Building a Memory System

4 min readNov 11, 2024

In modern computers, memory remains one of the primary bottlenecks to achieving optimal performance. While DRAMs have become significantly faster compared to those in previous decades, they still fall short of keeping up with processor speeds. To tackle this challenge, computer architects have designed a multi-level memory systems, which helps bridge the speed gap between memory and processors.

In this article, I’ll explain the fundamental structures of memory units and the different levels within the modern memory systems.

General Memory Structure

Memory can be constructed with various technologies, such as flip-flops, SRAM, and DRAM. DRAM is the most cost-effective option due to its minimal circuitry requirements for storing each bit, making it the primary choice for main memory in modern systems.

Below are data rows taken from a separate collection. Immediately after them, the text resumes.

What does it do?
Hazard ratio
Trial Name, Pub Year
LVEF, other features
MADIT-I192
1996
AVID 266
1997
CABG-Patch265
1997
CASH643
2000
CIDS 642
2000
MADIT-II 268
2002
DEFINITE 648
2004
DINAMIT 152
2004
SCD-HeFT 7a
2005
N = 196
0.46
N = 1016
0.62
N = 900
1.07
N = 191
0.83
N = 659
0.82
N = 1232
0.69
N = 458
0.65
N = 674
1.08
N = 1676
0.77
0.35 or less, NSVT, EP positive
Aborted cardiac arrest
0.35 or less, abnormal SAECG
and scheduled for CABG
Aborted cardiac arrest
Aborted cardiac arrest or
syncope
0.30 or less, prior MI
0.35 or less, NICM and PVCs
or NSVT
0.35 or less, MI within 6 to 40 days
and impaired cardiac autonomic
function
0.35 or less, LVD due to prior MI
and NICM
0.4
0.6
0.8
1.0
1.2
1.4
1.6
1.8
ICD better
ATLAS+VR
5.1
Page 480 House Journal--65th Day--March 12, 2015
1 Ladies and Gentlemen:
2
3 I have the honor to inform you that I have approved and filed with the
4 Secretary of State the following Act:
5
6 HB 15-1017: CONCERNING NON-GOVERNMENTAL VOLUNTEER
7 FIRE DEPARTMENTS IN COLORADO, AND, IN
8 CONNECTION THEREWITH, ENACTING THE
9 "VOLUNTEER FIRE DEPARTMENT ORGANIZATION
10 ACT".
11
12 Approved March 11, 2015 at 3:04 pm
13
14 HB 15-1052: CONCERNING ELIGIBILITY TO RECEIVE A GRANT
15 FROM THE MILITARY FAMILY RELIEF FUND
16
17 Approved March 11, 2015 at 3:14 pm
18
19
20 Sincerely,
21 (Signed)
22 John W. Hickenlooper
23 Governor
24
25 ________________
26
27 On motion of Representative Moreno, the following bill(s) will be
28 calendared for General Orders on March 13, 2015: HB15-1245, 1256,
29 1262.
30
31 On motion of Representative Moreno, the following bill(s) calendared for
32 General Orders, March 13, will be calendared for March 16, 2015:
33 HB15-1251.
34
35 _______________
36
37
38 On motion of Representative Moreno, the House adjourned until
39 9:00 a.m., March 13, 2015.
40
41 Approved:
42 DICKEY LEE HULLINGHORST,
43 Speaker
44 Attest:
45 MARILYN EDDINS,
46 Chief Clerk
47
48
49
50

However, DRAM alone is not used to build large memory systems. Increasing the capacity of a single memory unit often makes it slower and more cumbersome. To address this, an hierarchy is introduced within main memory itself.

Components of Hierarchy

Memory is organized into several layers to optimize both access speed and storage density. Here’s an overview of these components, from the most general to the deepest levels within the hierarchy:

Channel: A memory channel serves as a communication path connecting the memory controller to the memory modules. Multiple channels, like in dual-channel or quad-channel setups, enable parallel data transfers, effectively increasing the system’s memory bandwidth. For instance, a dual-channel configuration doubles the data transfer capability by using two channels simultaneously, enhancing performance over a single-channel setup.
Rank: A rank is a group of DRAM chips on a memory module that can be accessed together by the memory controller. It’s often defined by the width of the data bus (64-bit on most modern systems).
Bank: A bank is a subdivision within a DRAM rank and allows for simultaneous access to different rows of data within a rank. By using multiple banks, DRAM can overlap operations. For example, while one bank is busy refreshing its data, another bank can be accessed, thereby improving overall throughput.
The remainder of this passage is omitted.